Assignment: Count the lines in the entries below that include the word "down". Give nothing but the number.

[Records shown Boundary: Start]

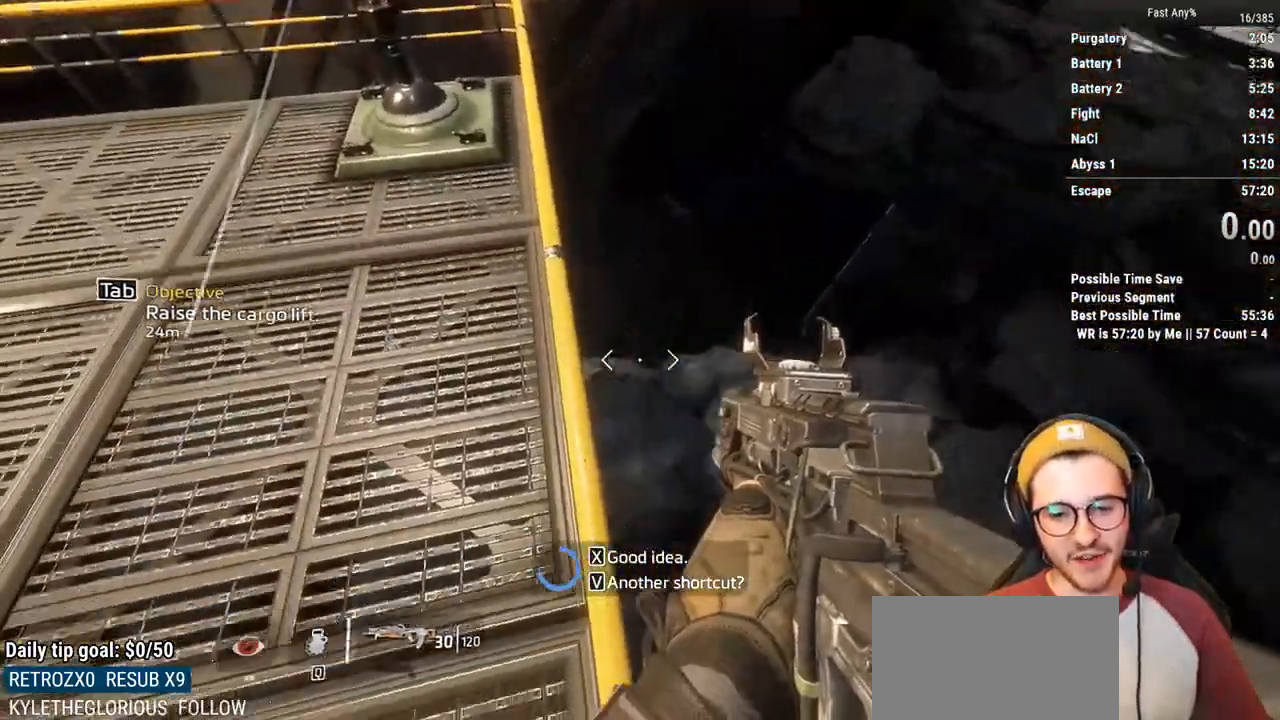
{"keys": [], "mouse": [], "events": []}
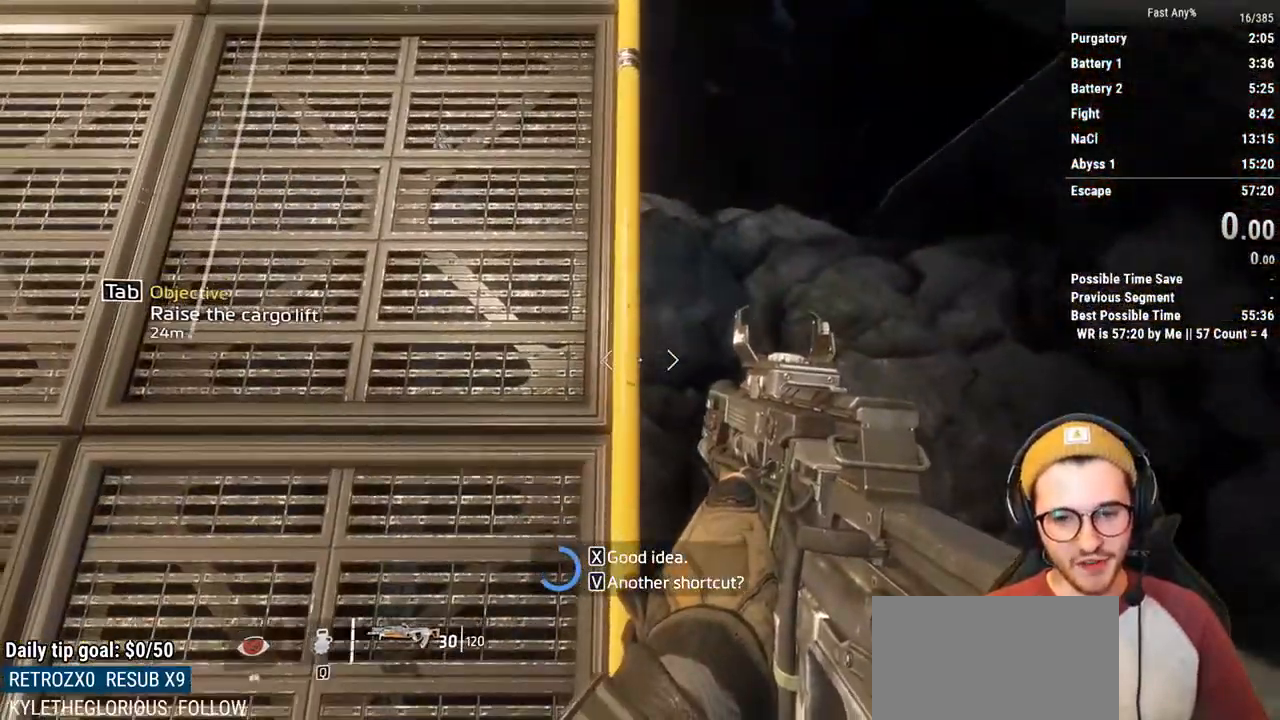
{"keys": [], "mouse": [], "events": []}
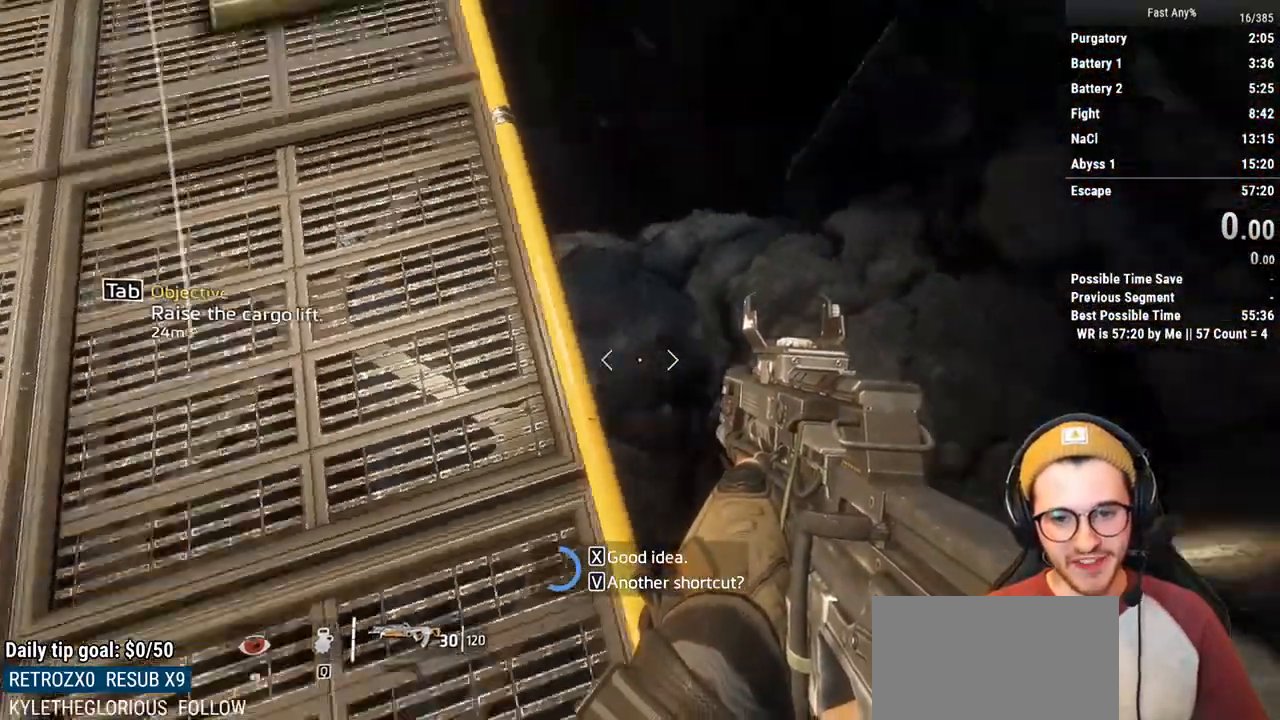
{"keys": [], "mouse": [], "events": []}
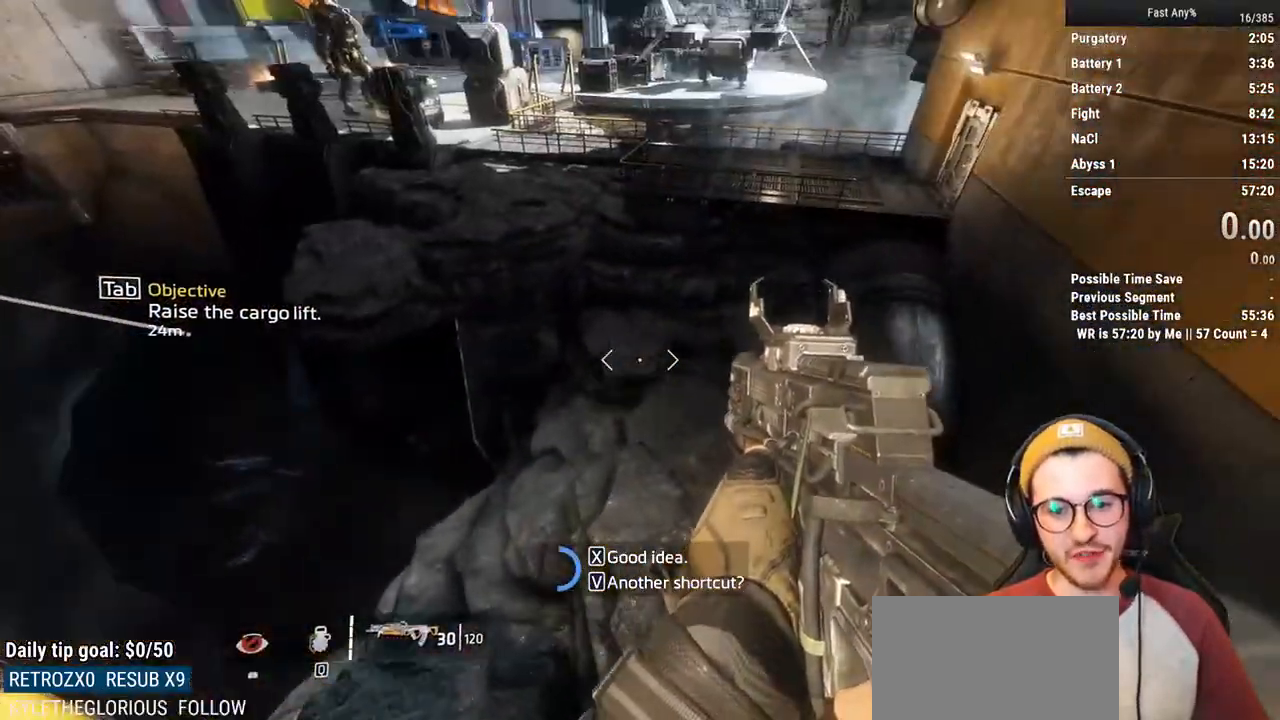
{"keys": [], "mouse": [], "events": []}
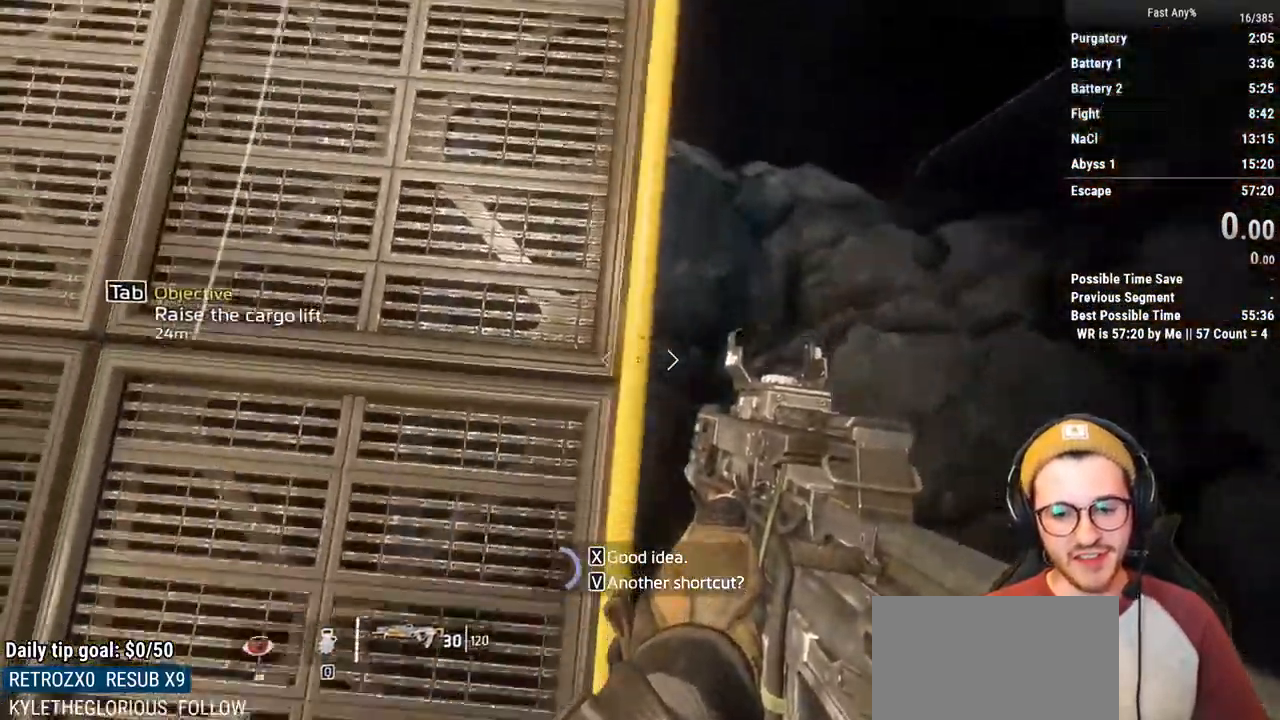
{"keys": [], "mouse": [], "events": []}
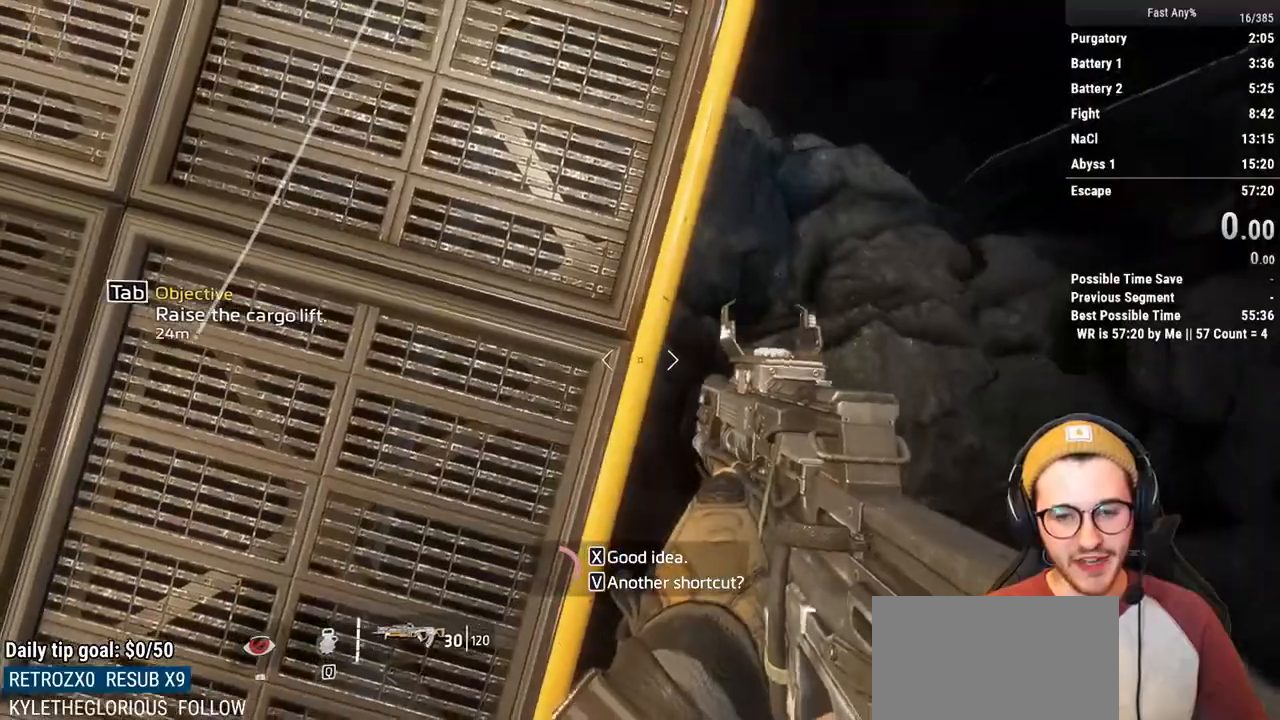
{"keys": ["ctrl"], "mouse": [], "events": [[17, "ctrl", "down"]]}
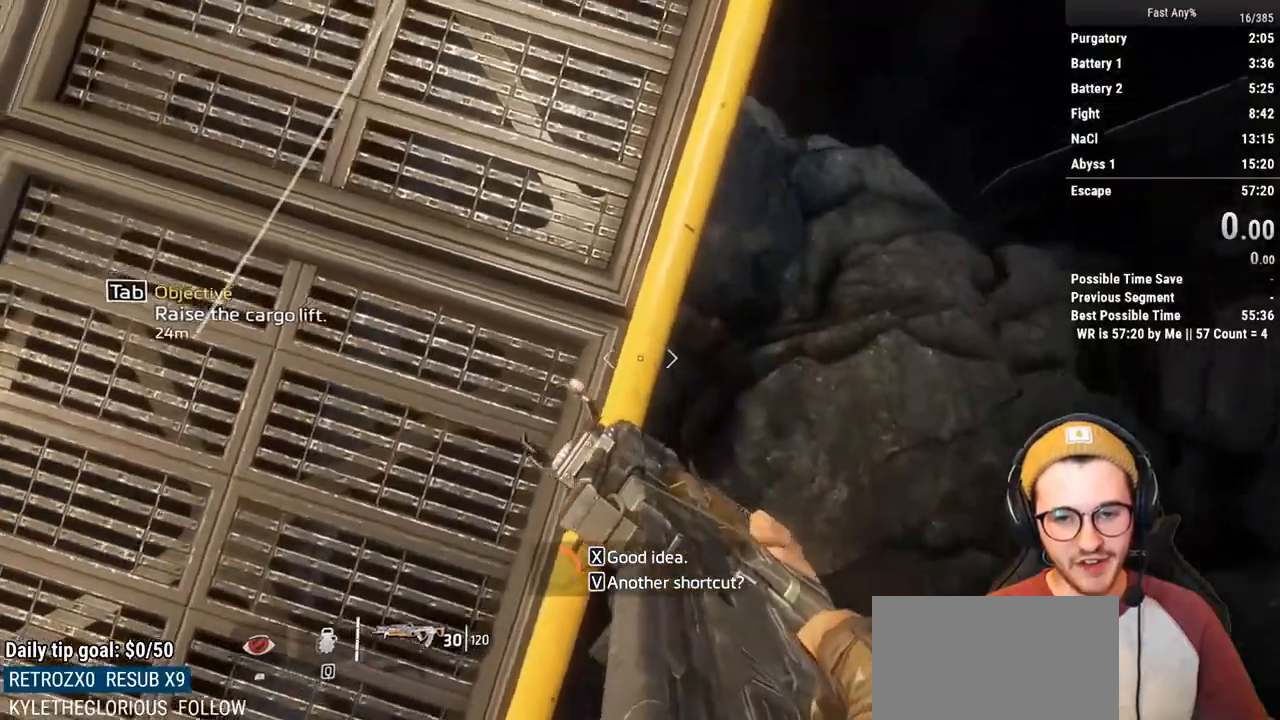
{"keys": ["ctrl"], "mouse": [], "events": []}
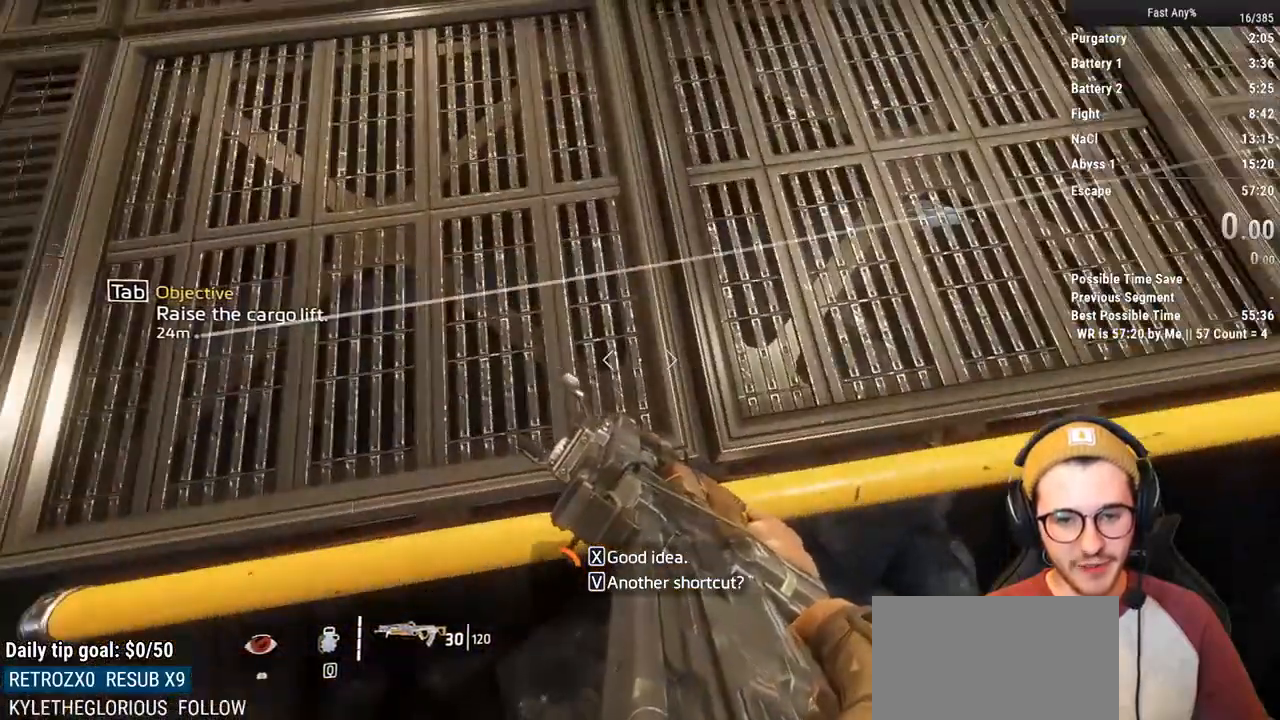
{"keys": ["ctrl"], "mouse": [], "events": []}
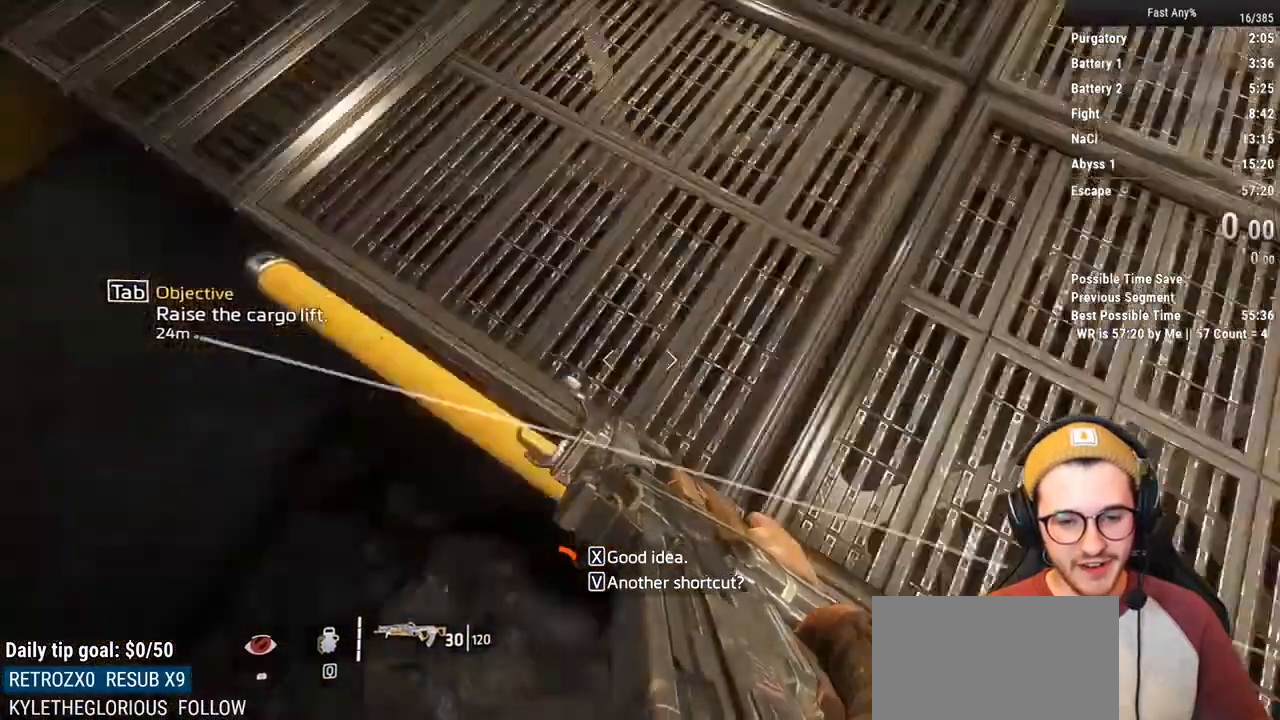
{"keys": ["ctrl"], "mouse": [], "events": []}
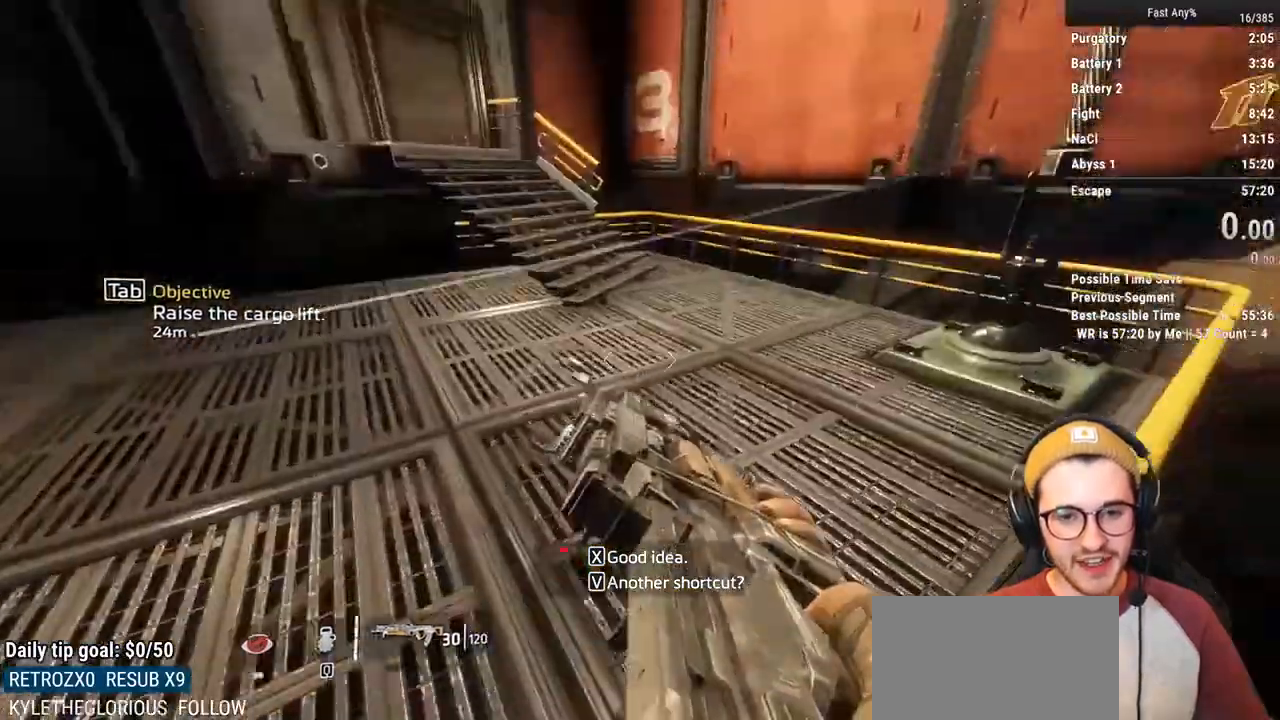
{"keys": ["ctrl", "w"], "mouse": [], "events": [[500, "w", "down"]]}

[Records shown Boundary: End]

Answer to this problem: 2